* _What is needed_:
Filter the data below for the string "position" and copy each matching line.

Stored data entries:
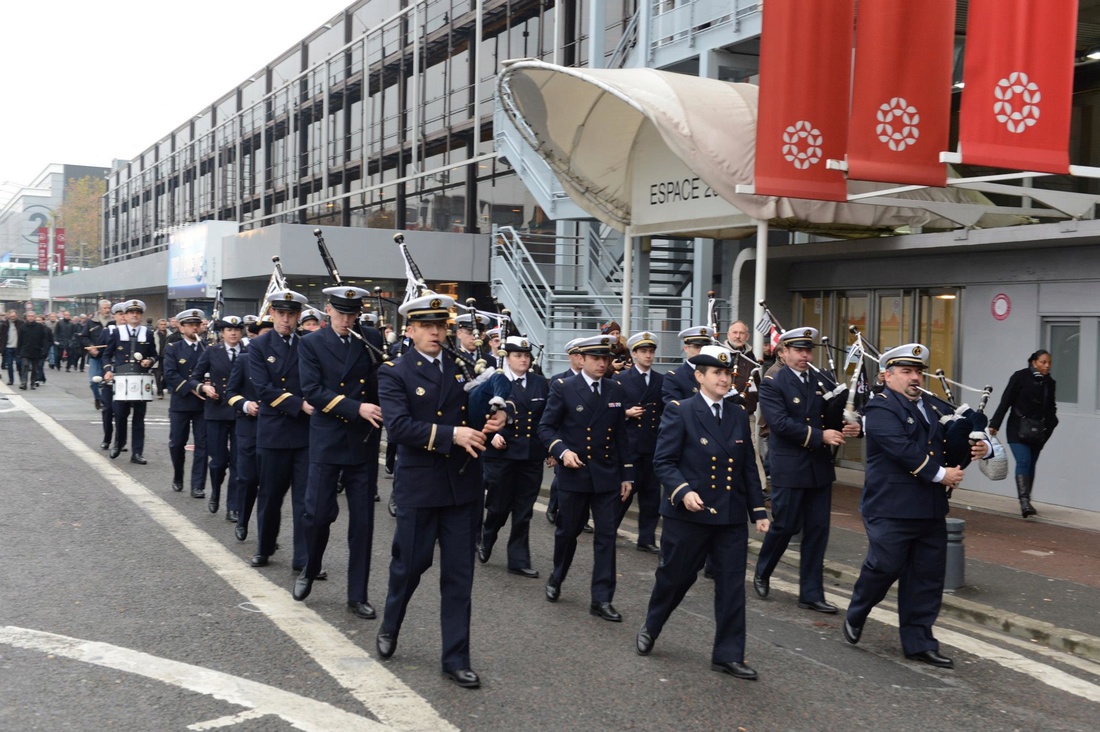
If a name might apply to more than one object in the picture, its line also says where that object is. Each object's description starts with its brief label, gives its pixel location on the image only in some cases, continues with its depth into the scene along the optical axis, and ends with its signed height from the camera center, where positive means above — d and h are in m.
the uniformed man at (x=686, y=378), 9.50 -0.43
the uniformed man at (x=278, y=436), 8.39 -0.91
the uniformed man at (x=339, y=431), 7.29 -0.74
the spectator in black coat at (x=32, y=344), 29.59 -0.79
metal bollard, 8.20 -1.68
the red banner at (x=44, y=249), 93.94 +5.83
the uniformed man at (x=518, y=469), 8.88 -1.21
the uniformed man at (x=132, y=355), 14.45 -0.51
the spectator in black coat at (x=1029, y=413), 11.79 -0.83
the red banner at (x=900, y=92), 10.55 +2.37
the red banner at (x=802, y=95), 11.75 +2.60
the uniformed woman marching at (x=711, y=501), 6.26 -1.00
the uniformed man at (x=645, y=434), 9.86 -0.97
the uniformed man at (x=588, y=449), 7.83 -0.88
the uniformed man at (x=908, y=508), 6.67 -1.08
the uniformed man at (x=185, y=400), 12.02 -0.92
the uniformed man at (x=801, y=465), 7.96 -0.99
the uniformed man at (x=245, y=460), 9.41 -1.22
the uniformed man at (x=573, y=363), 8.18 -0.30
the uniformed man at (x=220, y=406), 11.07 -0.90
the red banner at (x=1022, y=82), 9.11 +2.15
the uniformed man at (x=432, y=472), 5.98 -0.84
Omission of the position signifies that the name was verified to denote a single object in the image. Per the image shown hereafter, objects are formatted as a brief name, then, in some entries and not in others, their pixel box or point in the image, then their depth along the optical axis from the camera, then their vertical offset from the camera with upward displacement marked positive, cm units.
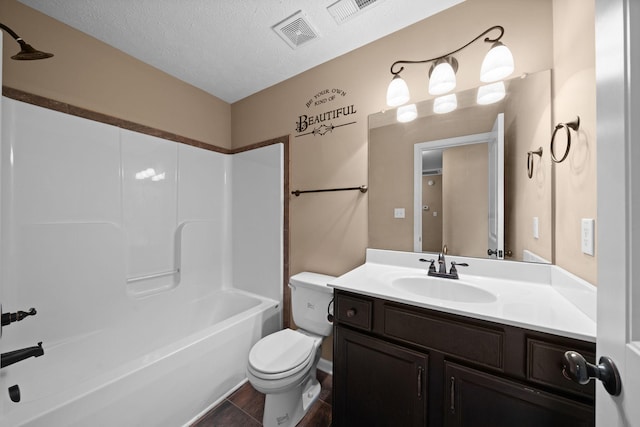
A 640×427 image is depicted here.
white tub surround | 126 -42
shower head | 108 +76
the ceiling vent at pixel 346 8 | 135 +122
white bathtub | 102 -91
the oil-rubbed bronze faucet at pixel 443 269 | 127 -32
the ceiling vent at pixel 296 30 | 146 +121
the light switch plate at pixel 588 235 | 82 -8
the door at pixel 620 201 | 42 +2
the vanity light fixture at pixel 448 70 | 117 +78
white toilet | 128 -86
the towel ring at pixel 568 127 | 92 +34
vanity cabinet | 74 -60
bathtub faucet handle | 91 -42
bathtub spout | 94 -58
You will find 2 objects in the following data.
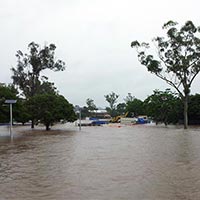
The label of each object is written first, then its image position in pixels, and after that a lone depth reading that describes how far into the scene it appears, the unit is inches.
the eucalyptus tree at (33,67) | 1172.5
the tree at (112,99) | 3060.7
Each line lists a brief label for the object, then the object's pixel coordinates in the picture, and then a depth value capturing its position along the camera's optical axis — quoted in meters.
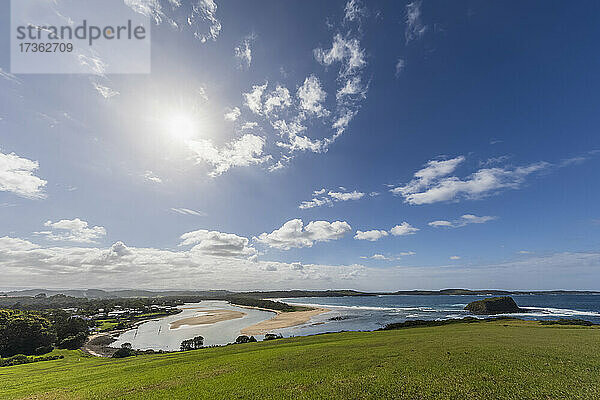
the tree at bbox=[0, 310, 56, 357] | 61.31
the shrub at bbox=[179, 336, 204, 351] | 62.76
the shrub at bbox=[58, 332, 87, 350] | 67.31
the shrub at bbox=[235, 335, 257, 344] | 61.91
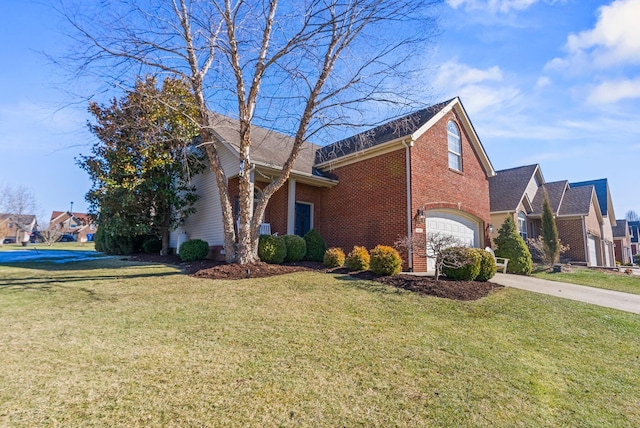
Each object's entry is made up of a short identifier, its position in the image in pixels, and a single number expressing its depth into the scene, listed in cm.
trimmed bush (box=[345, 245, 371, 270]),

* _Exercise output_:
Omission of the position signifies that the name was verified to denote a single object in the image. Per the image shown hereafter, objects are formatted as a brief name, then, in some entries and not in others, their pixel box or point in the image, then their depth along the optical axis from the camera, then their vertical offset from the camera with upward displacement marked positive, cm units.
The label of each object is written first, then its image position in pixels, and after that a lone depth reading that describes how far into the scene it appears, the unit is inches.
Each line lists a brief label for the object, then the object's pixel coordinates in the picture, and then a depth value capturing its position along the camera's optical axis — quoted in meters.
Each object's entry is made up of a short identifier, its position in the image in pixels, and a single number expressing its depth into the scene, listed in cm.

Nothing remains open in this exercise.